◆ The task ◆
Select every line of the rows below that contains the string "instrument", and copy each such line in full.

::::

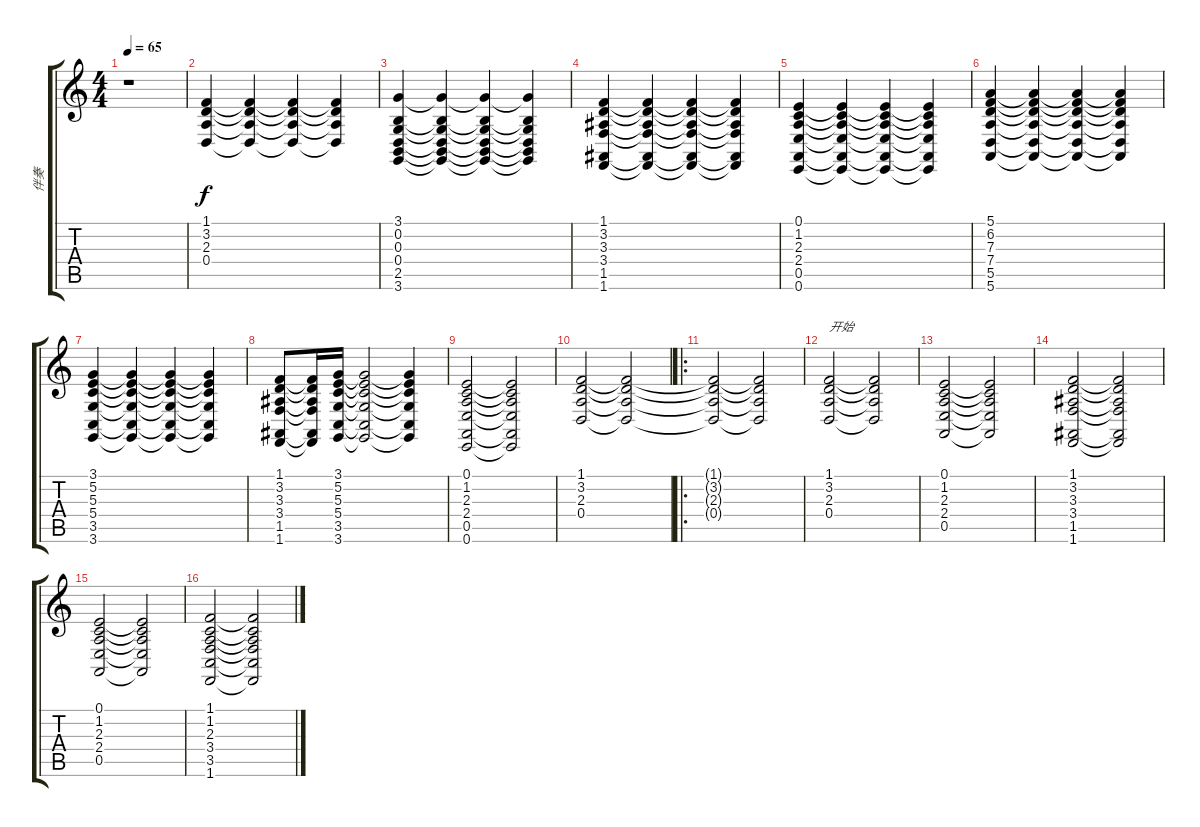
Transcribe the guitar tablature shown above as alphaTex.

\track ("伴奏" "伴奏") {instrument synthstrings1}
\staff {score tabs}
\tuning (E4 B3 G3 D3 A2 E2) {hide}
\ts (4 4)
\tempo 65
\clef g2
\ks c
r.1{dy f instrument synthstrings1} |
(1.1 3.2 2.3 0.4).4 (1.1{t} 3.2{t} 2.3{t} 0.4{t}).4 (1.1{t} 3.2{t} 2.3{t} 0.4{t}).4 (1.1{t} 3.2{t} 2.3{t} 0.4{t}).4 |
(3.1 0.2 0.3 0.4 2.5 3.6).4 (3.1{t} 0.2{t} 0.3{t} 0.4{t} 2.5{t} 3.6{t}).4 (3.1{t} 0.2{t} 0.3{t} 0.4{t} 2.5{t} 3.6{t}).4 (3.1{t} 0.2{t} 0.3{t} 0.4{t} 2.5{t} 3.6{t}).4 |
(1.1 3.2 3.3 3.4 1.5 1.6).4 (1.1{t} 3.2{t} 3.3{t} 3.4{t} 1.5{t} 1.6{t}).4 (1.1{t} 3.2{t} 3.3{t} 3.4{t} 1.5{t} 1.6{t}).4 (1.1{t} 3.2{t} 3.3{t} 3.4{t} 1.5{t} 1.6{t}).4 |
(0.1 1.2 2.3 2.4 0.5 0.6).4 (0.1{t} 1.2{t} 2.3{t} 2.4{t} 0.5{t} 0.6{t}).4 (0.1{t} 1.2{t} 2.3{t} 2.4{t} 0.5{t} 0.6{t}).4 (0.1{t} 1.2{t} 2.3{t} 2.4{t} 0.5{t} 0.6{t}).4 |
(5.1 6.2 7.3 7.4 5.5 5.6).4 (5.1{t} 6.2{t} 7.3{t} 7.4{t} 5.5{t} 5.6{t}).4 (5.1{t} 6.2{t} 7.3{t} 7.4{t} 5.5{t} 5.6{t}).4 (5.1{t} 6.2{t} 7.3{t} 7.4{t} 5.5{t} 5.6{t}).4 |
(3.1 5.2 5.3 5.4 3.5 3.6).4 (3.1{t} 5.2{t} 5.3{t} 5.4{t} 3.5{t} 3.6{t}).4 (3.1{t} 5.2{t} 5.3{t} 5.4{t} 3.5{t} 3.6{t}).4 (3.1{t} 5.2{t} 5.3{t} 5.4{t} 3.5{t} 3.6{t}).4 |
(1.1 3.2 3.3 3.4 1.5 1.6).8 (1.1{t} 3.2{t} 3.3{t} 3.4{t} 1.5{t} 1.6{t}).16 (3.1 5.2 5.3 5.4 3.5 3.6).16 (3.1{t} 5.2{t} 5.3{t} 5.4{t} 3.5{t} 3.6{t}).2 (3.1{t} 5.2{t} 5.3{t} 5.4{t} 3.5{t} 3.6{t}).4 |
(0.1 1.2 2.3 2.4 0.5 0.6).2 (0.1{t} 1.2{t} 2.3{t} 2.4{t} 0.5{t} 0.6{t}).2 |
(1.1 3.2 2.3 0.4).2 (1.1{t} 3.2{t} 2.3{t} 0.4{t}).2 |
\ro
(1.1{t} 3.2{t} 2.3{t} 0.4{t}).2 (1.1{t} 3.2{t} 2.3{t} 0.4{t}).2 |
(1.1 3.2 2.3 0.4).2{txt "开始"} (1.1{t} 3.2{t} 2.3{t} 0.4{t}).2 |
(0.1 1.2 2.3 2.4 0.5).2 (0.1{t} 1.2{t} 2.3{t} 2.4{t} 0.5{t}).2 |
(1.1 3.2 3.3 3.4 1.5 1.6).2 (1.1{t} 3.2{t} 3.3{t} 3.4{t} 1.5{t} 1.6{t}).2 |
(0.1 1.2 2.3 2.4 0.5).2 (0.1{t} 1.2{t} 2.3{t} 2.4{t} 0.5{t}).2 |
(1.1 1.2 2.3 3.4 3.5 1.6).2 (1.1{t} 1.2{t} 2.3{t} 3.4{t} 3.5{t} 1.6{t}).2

::::

◆ Solution for this task ◆
\track ("伴奏" "伴奏") {instrument synthstrings1}
r.1{dy f instrument synthstrings1} |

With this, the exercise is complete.